Welsh Assembly member: Rural mobile coverage has got worse
A Welsh politician has called for mobile operators to make more of an effort to tackle coverage issues in Mid Wales.
Russell George, Welsh Assembly Member for Mid Wales, wants to bring all network operators to the region to discuss ways that coverage can be improved after a spate of complaints from residents.
Mr George, who also chairs the National Assembly's cross party group on digital communications, plans to hold a series of meetings with operators this autumn.
He said: “I think it's important to bring all the network operators to Mid Wales so that they can hear directly from community leaders about the day-to-day difficulties which residents experience when trying to make a simple phone call or send a text message.
“In recent years, we have heard a lot about the launch of new 4G services and new network sharing agreements between the operators, which are supposed to have improved coverage and speeds.
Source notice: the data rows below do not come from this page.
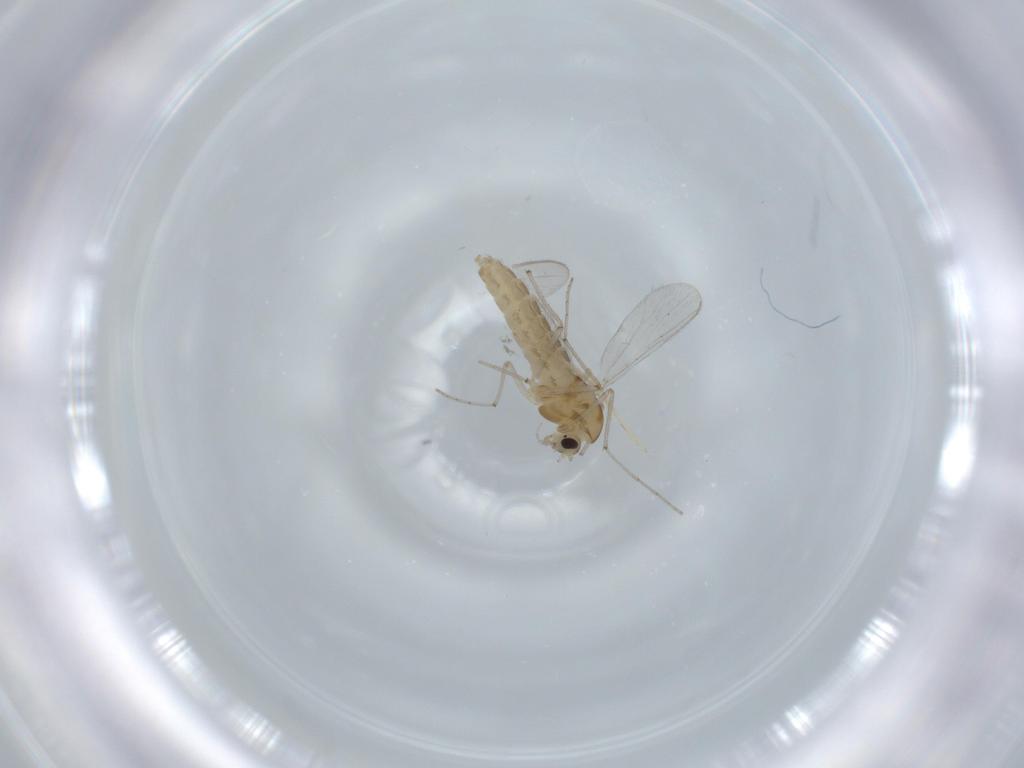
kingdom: Animalia
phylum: Arthropoda
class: Insecta
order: Diptera
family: Chironomidae
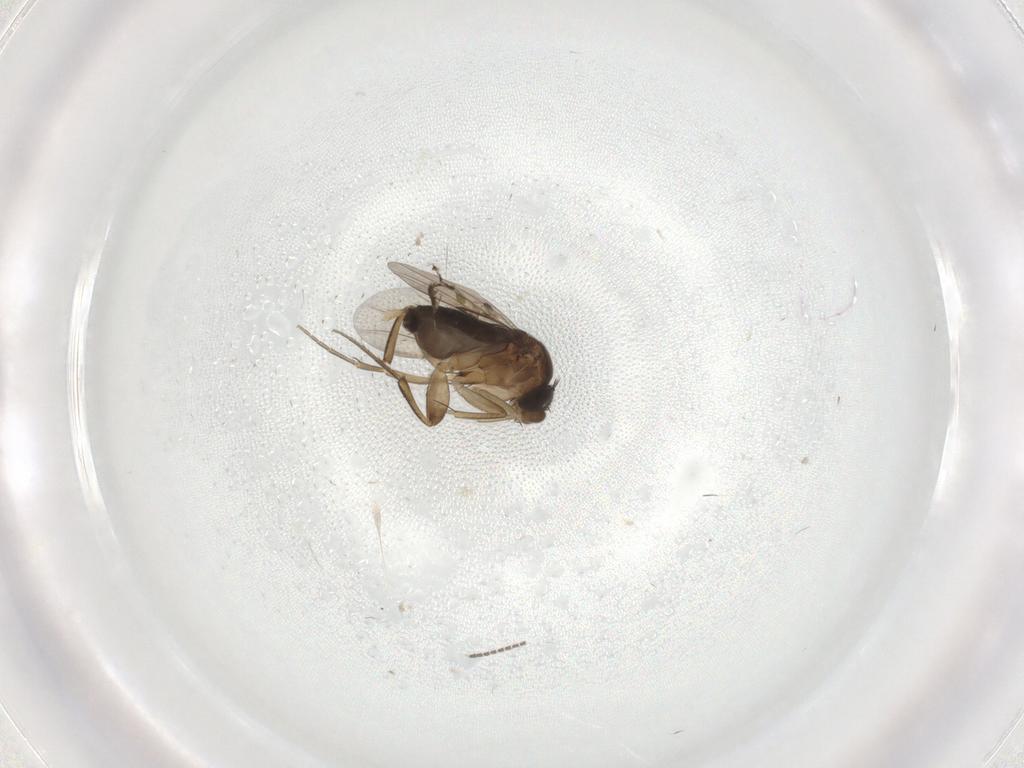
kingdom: Animalia
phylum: Arthropoda
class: Insecta
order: Diptera
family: Phoridae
But the reality in some rural areas is that mobile coverage has actually got worse.”
He said frustrated residents from both urban and rural areas in his constituency had contacted him, asking him to press for an improvement in coverage.
Mr George said that in his view, mandatory roaming and compulsory sharing of mobile infrastructure are the “two most practical solutions” to resolve the issue.
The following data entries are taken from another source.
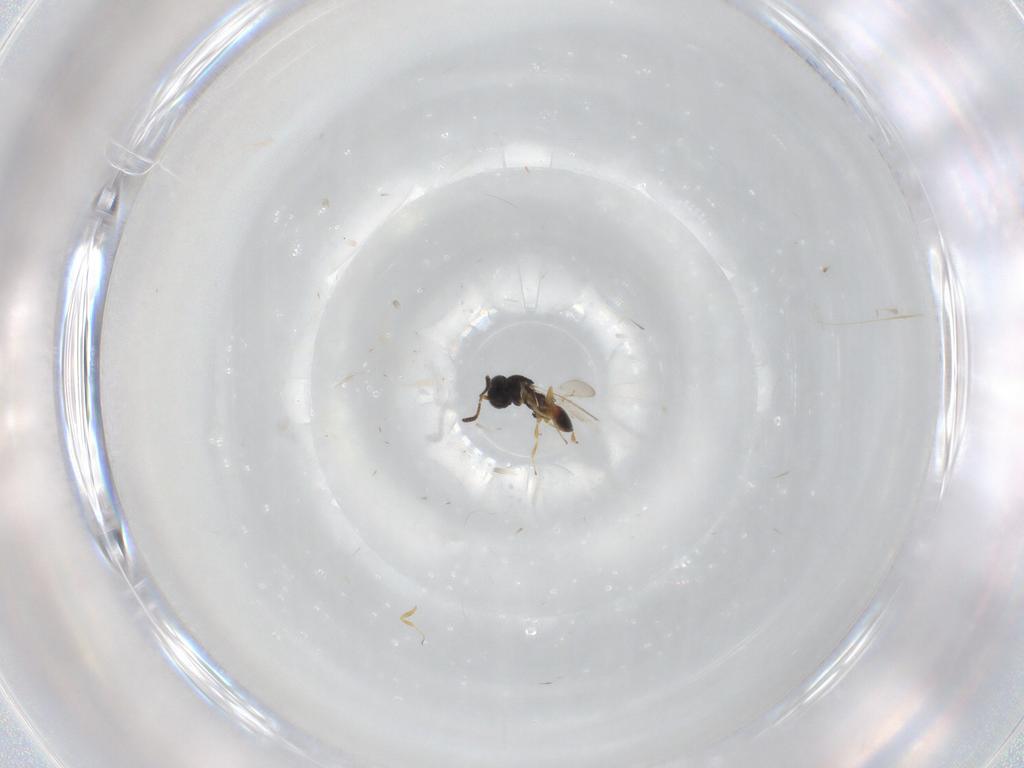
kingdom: Animalia
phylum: Arthropoda
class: Insecta
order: Hymenoptera
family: Scelionidae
“However, in addition to these measures, I will also be looking to Ofcom and government to remove any barriers which are preventing the development of mobile infrastructure in Mid Wales,” he added.
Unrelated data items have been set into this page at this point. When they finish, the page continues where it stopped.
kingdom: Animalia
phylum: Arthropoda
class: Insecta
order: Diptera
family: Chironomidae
The issue of mobile coverage in Wales was raised earlier this month when Welsh MP Hywel Williams launched a survey to collect his Arfon constituents’ views on the issue so he could present them to operators.
'Weak or unreliable'
Mr Williams (Plaid Cymru – Arfon) launched an online survey asking the people of his north Wales constituency for feedback on the quality of mobile networks and the availability of 3G and 4G in the area.
He said: “It’s clear some areas of Arfon face weak or unreliable mobile signal service, particularly in rural parts of the constituency.
“I’m hoping the feedback will help our case for an improved service.
“I aim to submit a strong representation to these companies, urging them to give a firm commitment to upgrading Arfon to the same standard as the rest of the county.”
The UK’s four mobile network operators have agreed to provide voice and text coverage across 90% of the country by the end of 2017.
The deal with the government saw EE, O2, Three and Vodafone agree to invest £5bn to improve mobile coverage.
It is hoped to cut the number of ‘not-spots’ – areas with no mobile coverage – by two thirds and the number of ‘partial not-spots’ – areas not served by all four networks – by half.